■ **ASSIGNMENT**
The reply should consist of the line containing "- **密钥用途验证**: 证书密钥用途限制验证" and all lines after it in the listing below, reproduced exactly and nothing more.

■ **ENTRIES SUPPLIED**

········

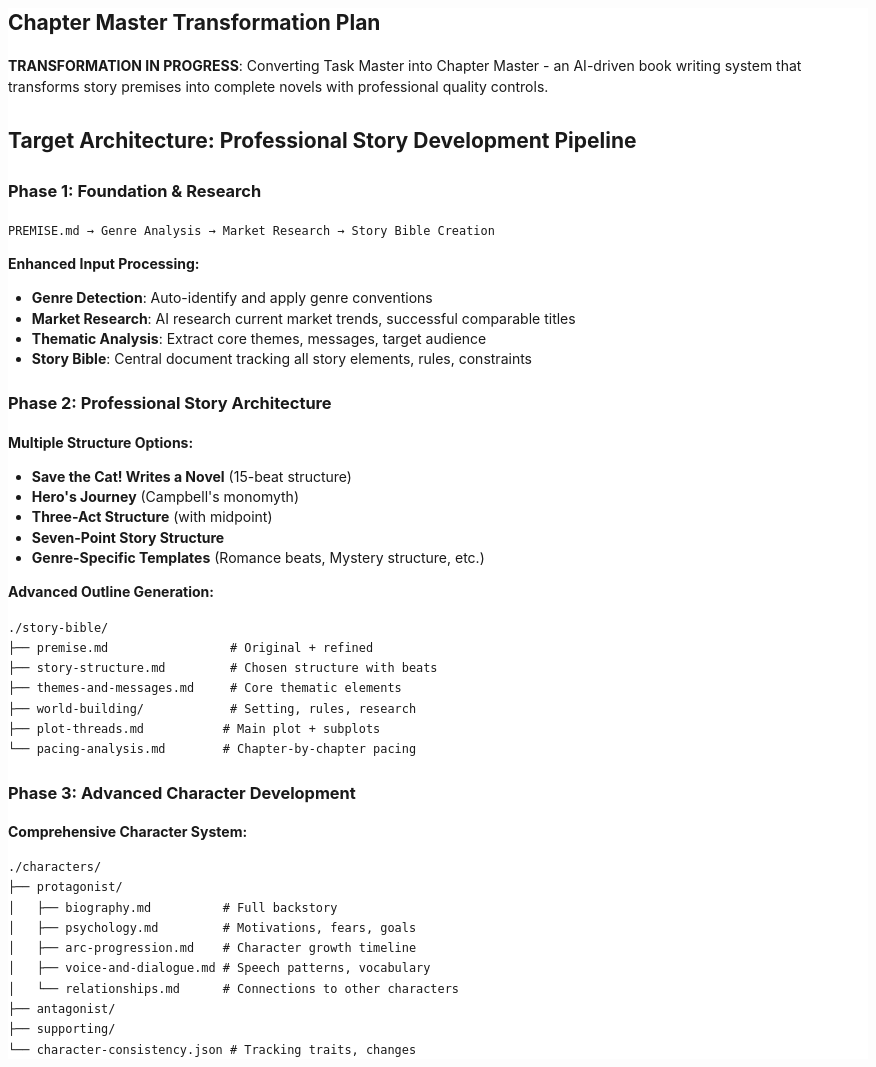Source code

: ## Chapter Master Transformation Plan

**TRANSFORMATION IN PROGRESS**: Converting Task Master into Chapter Master - an AI-driven book writing system that transforms story premises into complete novels with professional quality controls.

## Target Architecture: Professional Story Development Pipeline

### **Phase 1: Foundation & Research**
```
PREMISE.md → Genre Analysis → Market Research → Story Bible Creation
```

**Enhanced Input Processing:**
- **Genre Detection**: Auto-identify and apply genre conventions
- **Market Research**: AI research current market trends, successful comparable titles
- **Thematic Analysis**: Extract core themes, messages, target audience
- **Story Bible**: Central document tracking all story elements, rules, constraints

### **Phase 2: Professional Story Architecture**

**Multiple Structure Options:**
- **Save the Cat! Writes a Novel** (15-beat structure)
- **Hero's Journey** (Campbell's monomyth)
- **Three-Act Structure** (with midpoint)
- **Seven-Point Story Structure**
- **Genre-Specific Templates** (Romance beats, Mystery structure, etc.)

**Advanced Outline Generation:**
```
./story-bible/
├── premise.md                 # Original + refined
├── story-structure.md         # Chosen structure with beats
├── themes-and-messages.md     # Core thematic elements
├── world-building/            # Setting, rules, research
├── plot-threads.md           # Main plot + subplots
└── pacing-analysis.md        # Chapter-by-chapter pacing
```

### **Phase 3: Advanced Character Development**

**Comprehensive Character System:**
```
./characters/
├── protagonist/
│   ├── biography.md          # Full backstory
│   ├── psychology.md         # Motivations, fears, goals
│   ├── arc-progression.md    # Character growth timeline
│   ├── voice-and-dialogue.md # Speech patterns, vocabulary
│   └── relationships.md      # Connections to other characters
├── antagonist/
├── supporting/
└── character-consistency.json # Tracking traits, changes
```
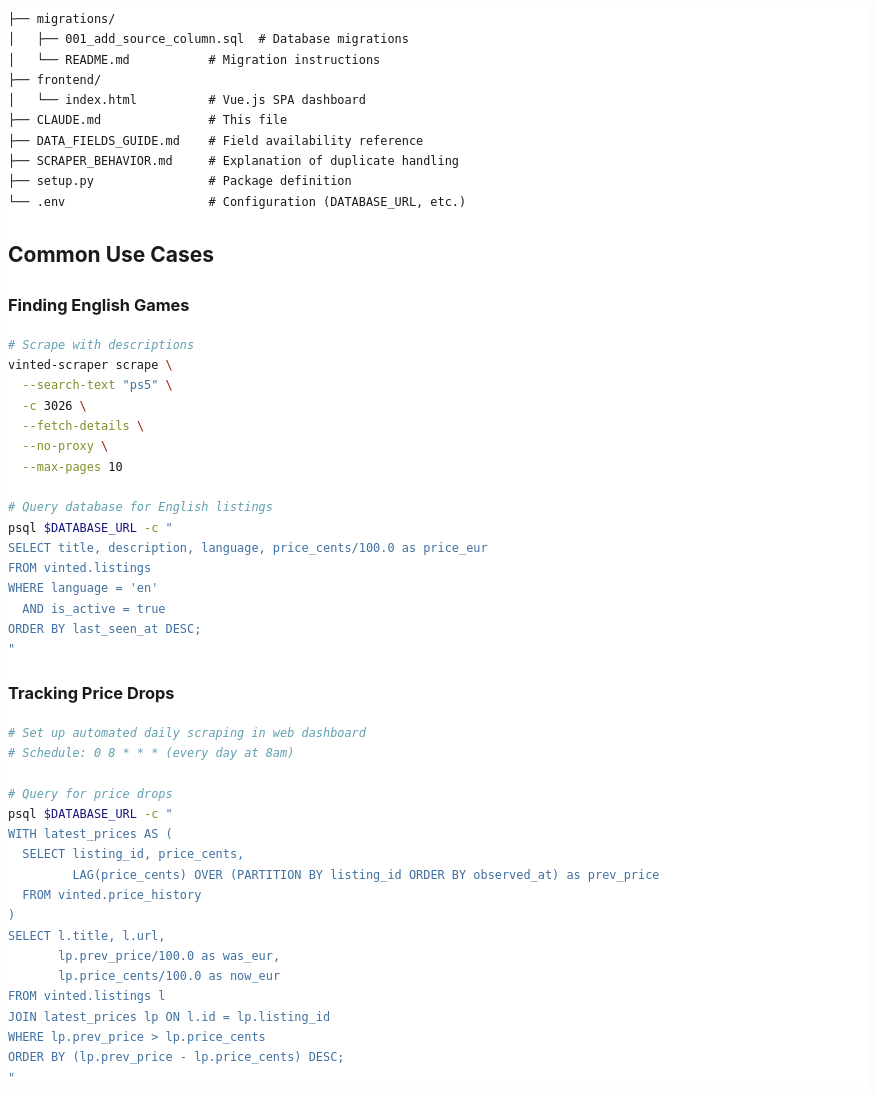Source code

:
 ```
├── migrations/
│   ├── 001_add_source_column.sql  # Database migrations
│   └── README.md           # Migration instructions
├── frontend/
│   └── index.html          # Vue.js SPA dashboard
├── CLAUDE.md               # This file
├── DATA_FIELDS_GUIDE.md    # Field availability reference
├── SCRAPER_BEHAVIOR.md     # Explanation of duplicate handling
├── setup.py                # Package definition
└── .env                    # Configuration (DATABASE_URL, etc.)
```

## Common Use Cases

### Finding English Games

```bash
# Scrape with descriptions
vinted-scraper scrape \
  --search-text "ps5" \
  -c 3026 \
  --fetch-details \
  --no-proxy \
  --max-pages 10

# Query database for English listings
psql $DATABASE_URL -c "
SELECT title, description, language, price_cents/100.0 as price_eur
FROM vinted.listings
WHERE language = 'en'
  AND is_active = true
ORDER BY last_seen_at DESC;
"
```

### Tracking Price Drops

```bash
# Set up automated daily scraping in web dashboard
# Schedule: 0 8 * * * (every day at 8am)

# Query for price drops
psql $DATABASE_URL -c "
WITH latest_prices AS (
  SELECT listing_id, price_cents,
         LAG(price_cents) OVER (PARTITION BY listing_id ORDER BY observed_at) as prev_price
  FROM vinted.price_history
)
SELECT l.title, l.url, 
       lp.prev_price/100.0 as was_eur,
       lp.price_cents/100.0 as now_eur
FROM vinted.listings l
JOIN latest_prices lp ON l.id = lp.listing_id
WHERE lp.prev_price > lp.price_cents
ORDER BY (lp.prev_price - lp.price_cents) DESC;
"
```
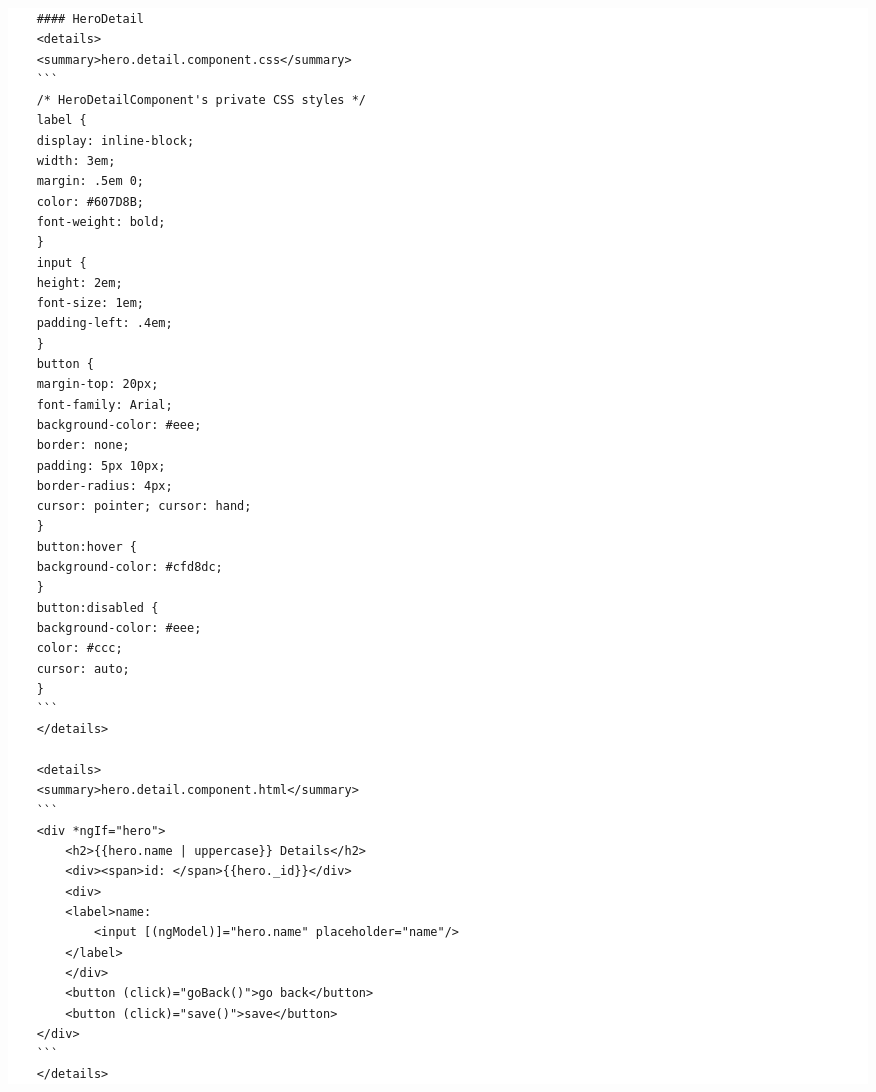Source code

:         #### HeroDetail
        <details>
        <summary>hero.detail.component.css</summary>
        ```
        /* HeroDetailComponent's private CSS styles */
        label {
        display: inline-block;
        width: 3em;
        margin: .5em 0;
        color: #607D8B;
        font-weight: bold;
        }
        input {
        height: 2em;
        font-size: 1em;
        padding-left: .4em;
        }
        button {
        margin-top: 20px;
        font-family: Arial;
        background-color: #eee;
        border: none;
        padding: 5px 10px;
        border-radius: 4px;
        cursor: pointer; cursor: hand;
        }
        button:hover {
        background-color: #cfd8dc;
        }
        button:disabled {
        background-color: #eee;
        color: #ccc;
        cursor: auto;
        }
        ```
        </details>

        <details>
        <summary>hero.detail.component.html</summary>
        ```
        <div *ngIf="hero">
            <h2>{{hero.name | uppercase}} Details</h2>
            <div><span>id: </span>{{hero._id}}</div>
            <div>
            <label>name:
                <input [(ngModel)]="hero.name" placeholder="name"/>
            </label>
            </div>
            <button (click)="goBack()">go back</button>
            <button (click)="save()">save</button>
        </div>
        ```
        </details>
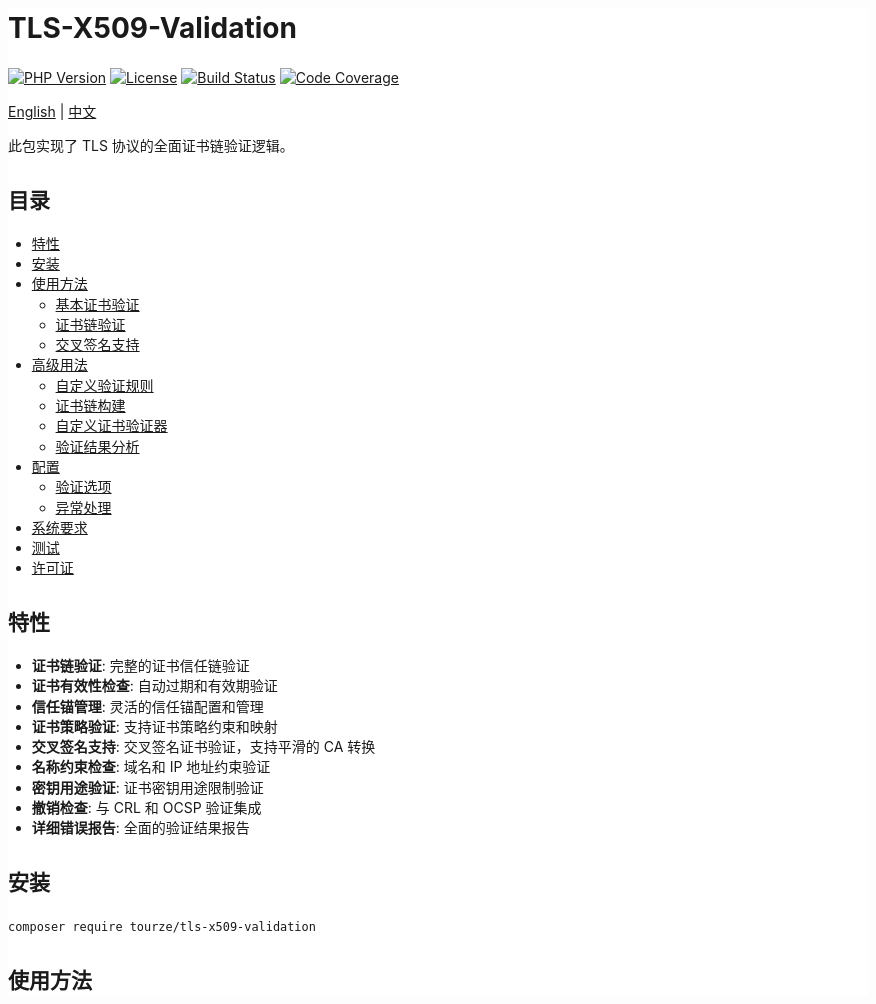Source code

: # TLS-X509-Validation

[![PHP Version](https://img.shields.io/badge/php-%5E8.1-blue)](https://php.net)
[![License](https://img.shields.io/badge/license-MIT-green)](LICENSE)
[![Build Status](https://img.shields.io/badge/build-passing-brightgreen)](#)
[![Code Coverage](https://img.shields.io/badge/coverage-95%25-brightgreen)](#)

[English](README.md) | [中文](README.zh-CN.md)

此包实现了 TLS 协议的全面证书链验证逻辑。

## 目录

- [特性](#特性)
- [安装](#安装)
- [使用方法](#使用方法)
  - [基本证书验证](#基本证书验证)
  - [证书链验证](#证书链验证)
  - [交叉签名支持](#交叉签名支持)
- [高级用法](#高级用法)
  - [自定义验证规则](#自定义验证规则)
  - [证书链构建](#证书链构建)
  - [自定义证书验证器](#自定义证书验证器)
  - [验证结果分析](#验证结果分析)
- [配置](#配置)
  - [验证选项](#验证选项)
  - [异常处理](#异常处理)
- [系统要求](#系统要求)
- [测试](#测试)
- [许可证](#许可证)

## 特性

- **证书链验证**: 完整的证书信任链验证
- **证书有效性检查**: 自动过期和有效期验证
- **信任锚管理**: 灵活的信任锚配置和管理
- **证书策略验证**: 支持证书策略约束和映射
- **交叉签名支持**: 交叉签名证书验证，支持平滑的 CA 转换
- **名称约束检查**: 域名和 IP 地址约束验证
- **密钥用途验证**: 证书密钥用途限制验证
- **撤销检查**: 与 CRL 和 OCSP 验证集成
- **详细错误报告**: 全面的验证结果报告

## 安装

```bash
composer require tourze/tls-x509-validation
```

## 使用方法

········

■ **TASK RESULT**
- **密钥用途验证**: 证书密钥用途限制验证
- **撤销检查**: 与 CRL 和 OCSP 验证集成
- **详细错误报告**: 全面的验证结果报告

## 安装

```bash
composer require tourze/tls-x509-validation
```

## 使用方法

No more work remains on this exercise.